The incident led to a tenfold increase in the already numerous tasteless, vulgar jokes being circulated about Miss Caliente, who despite her Spanish surname, was not Latin at all. She was from some big city in the East, and spoke with a hard, nasal accent reminiscent of gangster movies. It was rumored that her ostentatious stage name was a holdover from her career as a striptease artist. No one knew what her real name was.
She became a local celebrity, and appeared on a number of local talk shows. Wisecracking police officers on the beat suggested hanging an orange triangular danger sign on her “bumper,” warning drivers of the traffic hazard.
The long trek from the door to Screwtape's desk took a full two minutes to negotiate, at Miss Caliente's languid gait. She sat down in a straight-backed chair in front and to the left of Screwtape's huge plush reclining chair. Slowly, she crossed her long, shapely legs, revealing a rounded calf, as her too-tight skirt slid upward. Her cigarette, which she had been carrying between her fingers, hung at a rakish angle from her mouth as she waited wordlessly, pencil poised over writing pad.
Screwtape took no note of her eye-boggling entrance, nor her theatrical posture. He was deep in thought.
With his eyes closed, he leaned back in his chair. “My Dear Mr. Glubwart,” Screwtape began without looking at his secretary, “due to a recent vacancy, you are requested to report to my office at your earliest opportunity, to discuss your promotion to Southeast District Chief. Urgent matters require your immediate attention. Your personnel file shows you to be a competent, industrious worker. I have every confidence that you will prove worthy of the recognition being extended to you. Congratulations on your promotion. 'Sincerely Yours' -- no. 'Signed,' -- no. Just end it, 'Screwtape.'”
Still without having uttered a word, Miss Caliente arose from her chair, circled around it, and swayed slowly toward the door. This time, Screwtape's gaze followed her intently, focused on her rotating hips. Fire blazed through his veins, pumping, squirting, bursting. When she reached the door, he almost called her back, but held himself in check. “Get that out right away,” he called. 
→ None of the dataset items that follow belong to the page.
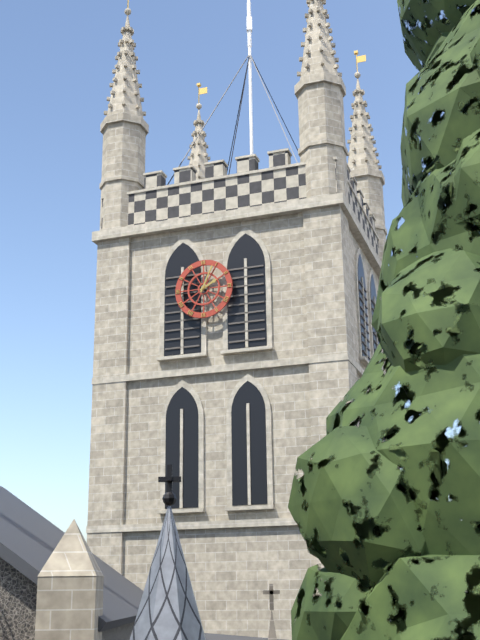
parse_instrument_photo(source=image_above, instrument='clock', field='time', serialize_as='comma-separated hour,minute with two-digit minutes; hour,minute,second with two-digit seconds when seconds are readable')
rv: 2,04
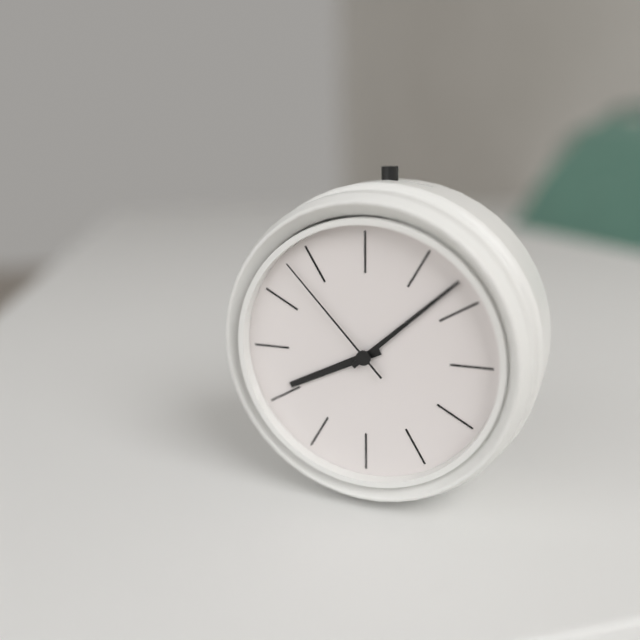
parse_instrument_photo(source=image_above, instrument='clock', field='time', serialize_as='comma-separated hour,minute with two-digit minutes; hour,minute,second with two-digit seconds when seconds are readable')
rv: 8,08,53
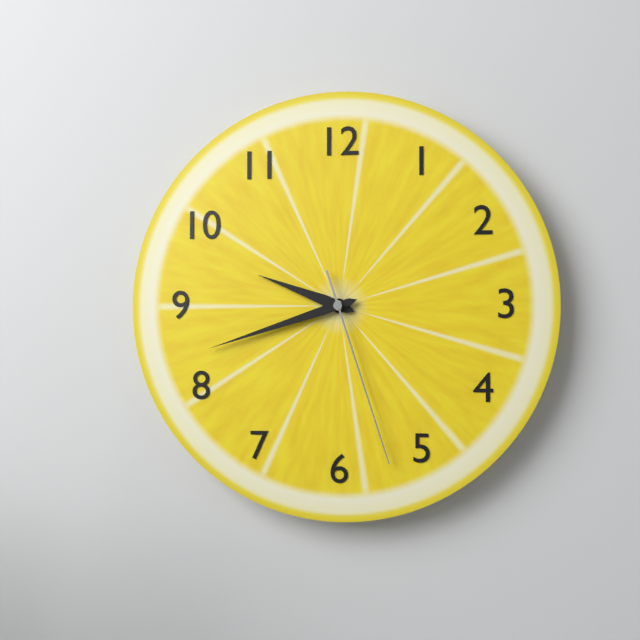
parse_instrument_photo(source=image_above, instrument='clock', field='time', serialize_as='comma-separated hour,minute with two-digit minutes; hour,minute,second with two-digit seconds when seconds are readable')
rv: 9,42,27
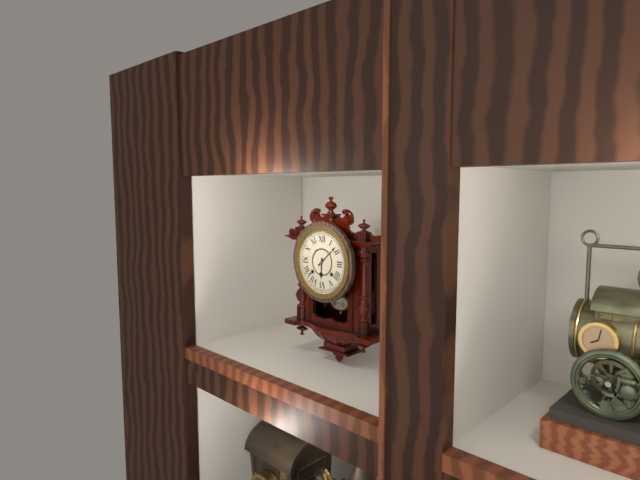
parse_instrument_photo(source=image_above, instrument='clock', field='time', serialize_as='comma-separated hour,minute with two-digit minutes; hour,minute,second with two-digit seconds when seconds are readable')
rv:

Without looking back, Miss Caliente just nodded, bored. The door closed behind her with a solid thud.
Screwtape turned his attention to his next communication, the sensitive nature of which did not allow him to go through his secretary. He twisted the pen and ink set on his desk, and a secret, covered drawer slid out (Screwtape was a movie addict; spy thrillers were his favorite). Screwtape inserted a key in the sliding top panel, and the panel slid back to reveal a red phone resting in the bottom of the drawer.
Screwtape took a deep breath and removed the receiver. A scratchy voice on the other end growled, “Yes?” “Let me speak to the Chief,” Screwtape growled back. He tried to make his voice sound more terrifying than the one on the other end.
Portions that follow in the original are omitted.